Does Ireland have a set of laws that assist men, because women are becoming so successful? And should America copy these Irish laws?
You might think so, if you believe what you see on TV and in cyberspace these days.
Let’s start at the beginning. The cover of the latest edition of the Atlantic Monthly declares that “The End of Men” in near.
The accompanying article, written by Atlantic editor Hanna Rosin, explores “how women are taking control of everything.”
Yikes! Not only does this seem like a frightening scenario that puts me and my fellow brothers on the express lane to obsolescence.
It’s also a rapid change from the days not too long ago when it was men, rather than women, dominating the world. So much so that serious people used to believe that various kinds of special programs, such as affirmative action, were needed to level the playing field for women.
Affirmative action basically encourages, without quite forcing, businesses and governments to hire folks who face distinct cultural challenges such as racism or sexism.
Rosin discussed her Atlantic article “The End of Men” last week on the comedy-news show The Colbert Report. When the host suggested we might now need “affirmative action for men,” Rosin said this may not be such a bad idea.

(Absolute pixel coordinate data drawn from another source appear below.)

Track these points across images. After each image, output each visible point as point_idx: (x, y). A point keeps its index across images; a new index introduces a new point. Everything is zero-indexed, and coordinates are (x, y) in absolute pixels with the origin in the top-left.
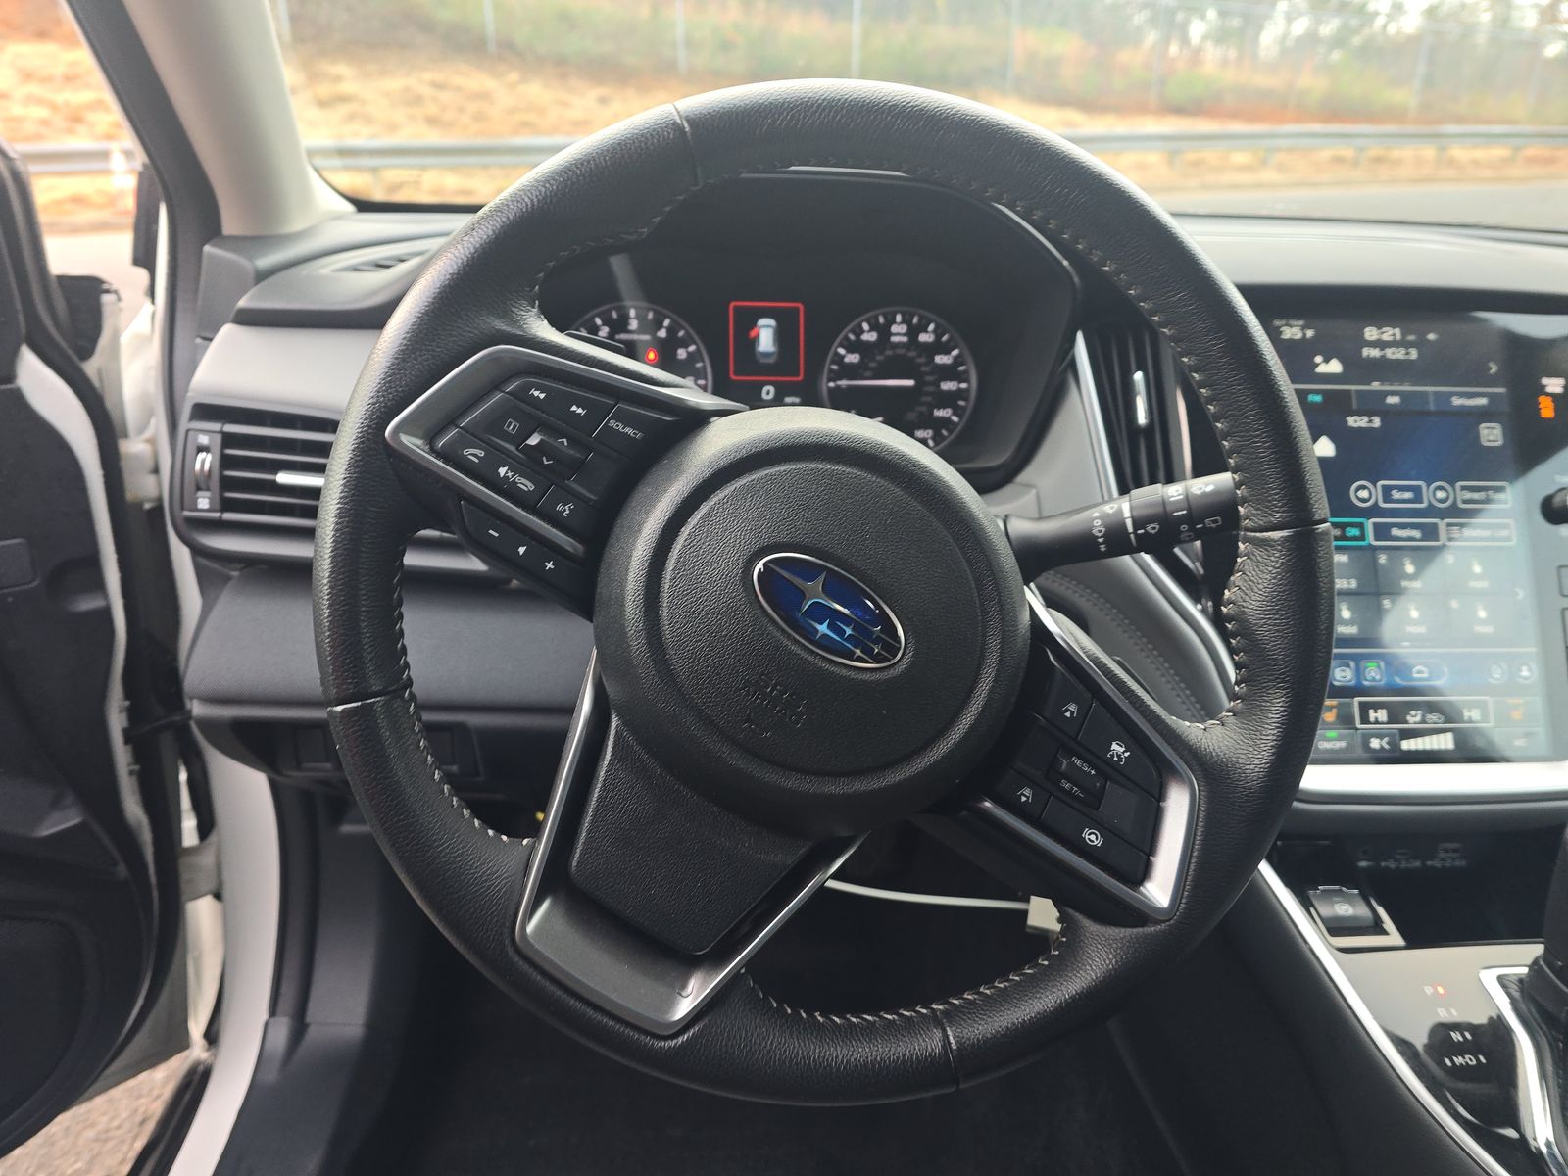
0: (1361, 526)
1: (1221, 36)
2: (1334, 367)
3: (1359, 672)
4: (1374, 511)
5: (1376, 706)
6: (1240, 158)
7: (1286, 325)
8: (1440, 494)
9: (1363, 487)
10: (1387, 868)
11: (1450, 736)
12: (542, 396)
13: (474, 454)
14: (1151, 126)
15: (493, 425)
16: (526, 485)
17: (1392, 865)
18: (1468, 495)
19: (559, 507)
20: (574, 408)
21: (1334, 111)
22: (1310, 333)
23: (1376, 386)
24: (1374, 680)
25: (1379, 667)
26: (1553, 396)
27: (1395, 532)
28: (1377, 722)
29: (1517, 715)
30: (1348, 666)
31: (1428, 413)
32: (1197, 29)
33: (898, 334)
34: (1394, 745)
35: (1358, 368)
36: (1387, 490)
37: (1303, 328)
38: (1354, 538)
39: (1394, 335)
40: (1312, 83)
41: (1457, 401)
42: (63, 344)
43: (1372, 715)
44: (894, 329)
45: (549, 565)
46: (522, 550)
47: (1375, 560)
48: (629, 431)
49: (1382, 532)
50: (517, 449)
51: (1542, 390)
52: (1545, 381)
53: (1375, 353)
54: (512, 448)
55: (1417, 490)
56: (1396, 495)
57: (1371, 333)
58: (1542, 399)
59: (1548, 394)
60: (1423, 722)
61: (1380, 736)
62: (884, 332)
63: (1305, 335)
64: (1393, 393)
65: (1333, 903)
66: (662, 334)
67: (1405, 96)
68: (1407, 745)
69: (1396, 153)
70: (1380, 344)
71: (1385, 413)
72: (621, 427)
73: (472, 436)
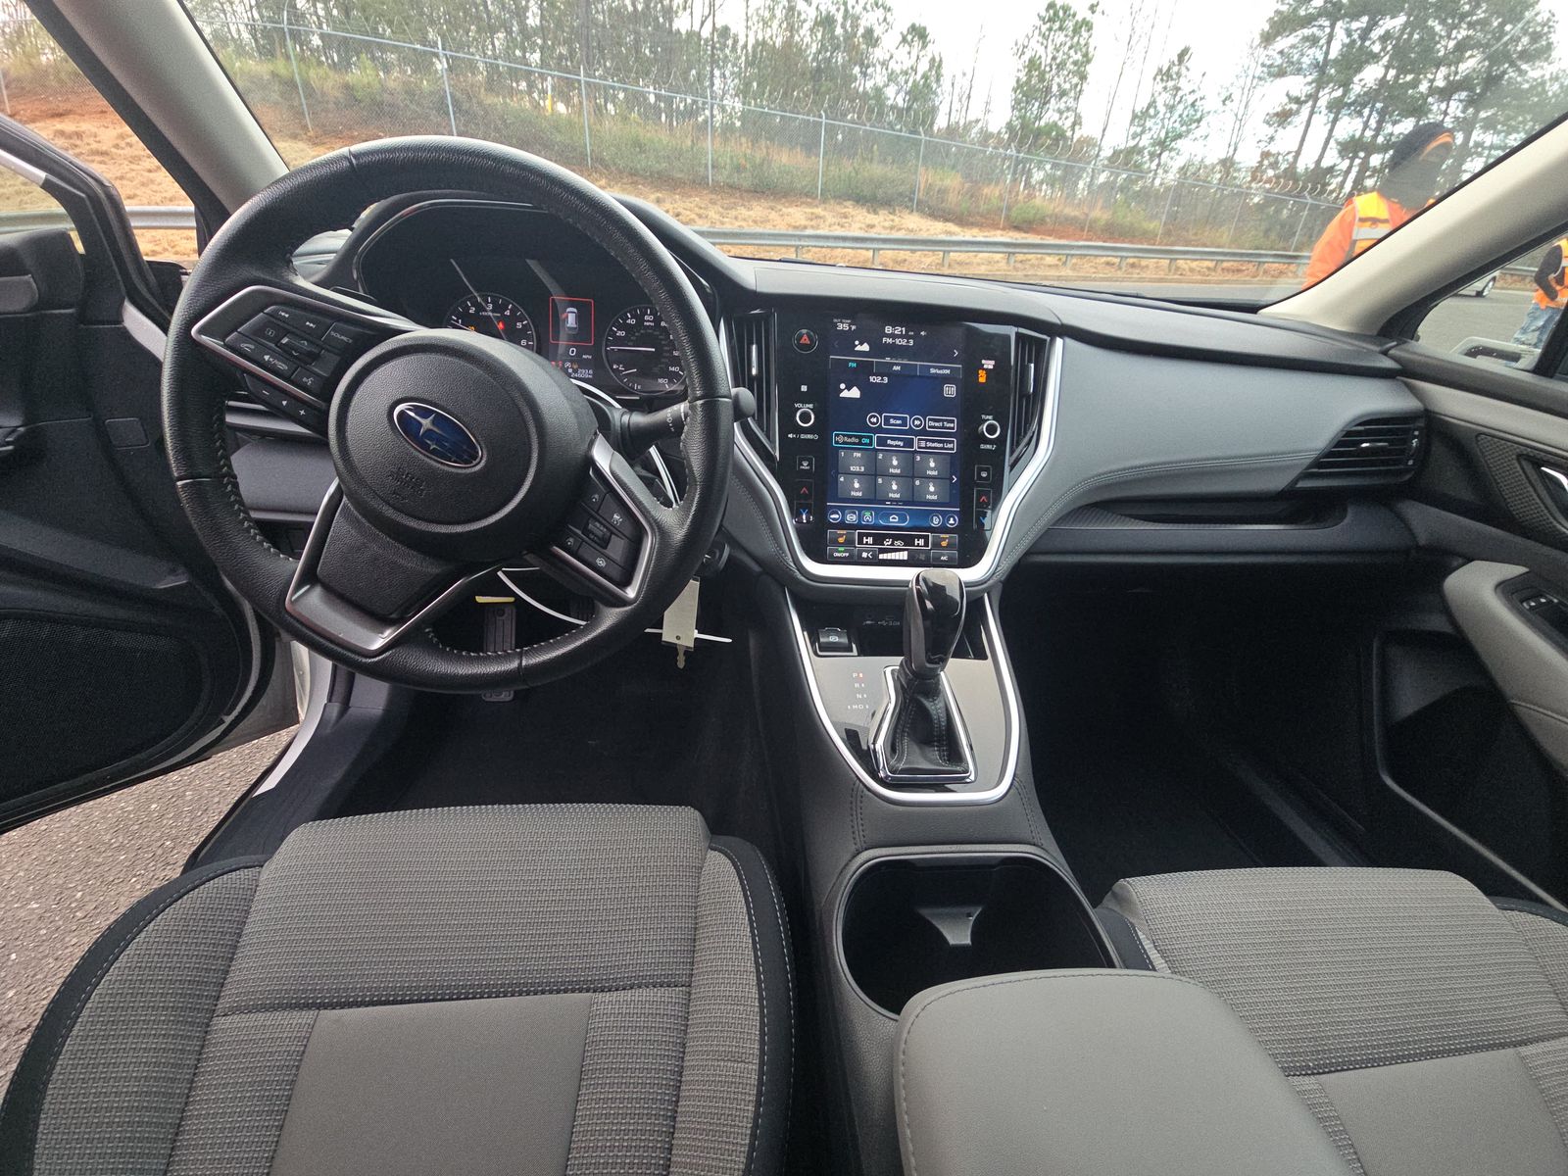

She went on to say, “In places like Australia and Ireland, they actually have affirmative action for men.”
Swiftly the blogosphere ran with this Irish angle on this gender debate. A blog about women’s issues at George Washington University commented upon Rosin’s appearance on The Colbert Report and added, “They also discussed that in Australia and Ireland they have affirmative action for men to help lift them up. Could this come to America?”
Is Ireland, like the U.S., also entering an age where men are irrelevant?
This seems unlikely. Just last year the Irish Independent published a report finding that gender inequality was “rife” in Ireland.
“Women in Ireland work less and earn less,” the newspaper noted, later adding, “Men, on the other hand, are over-represented in the Dail (Parliament) and Seanad (Senate).”
This hardly sounds like a society in which women are so successful that men need legally-mandated advantages to give them a fair shake. It appears the people debating this issue have confused some very important matters.
The only well-known affirmative action program on the island of Ireland is actually on the books in Northern Ireland. As a recent report by four professors from the University of Oxford noted, “Historically, Catholics and Protestants in Northern Ireland were typically highly segregated from each other in employment, with Catholics being concentrated in particular sectors of the labor market, and in particular firms, and suffering unemployment rates two to three times as high as those of Protestants.
“But for the last 20 years, Northern Ireland’s program of affirmative action has used detailed monitoring for firms’ composition plus agreed action plans, where necessary, to ensure for both groups ‘fair participation’ in employment, avoiding the setting of quotas.”
In the end, it is very dodgy to compare anything that is happening in Northern Ireland to anything happening in the U.S.
As Rosin makes clear in her article, there is indeed a crisis unfolding when it comes to men in America. Certain male-dominated jobs were decimated by recession in the 1990s as well as the 2000s.
Women now dominate U.S. college campuses, where just 40% of students these days are men.
But this is a very different context when compared to Northern Ireland. There you had a very clear pattern of historic discrimination based on numerous factors, including class, religion, political affiliation and even geography.
Whatever troubles (if you can pardon that phrase) facing American men these days, they are different from those that traditionally faced the Catholic men (and women) of Northern Ireland.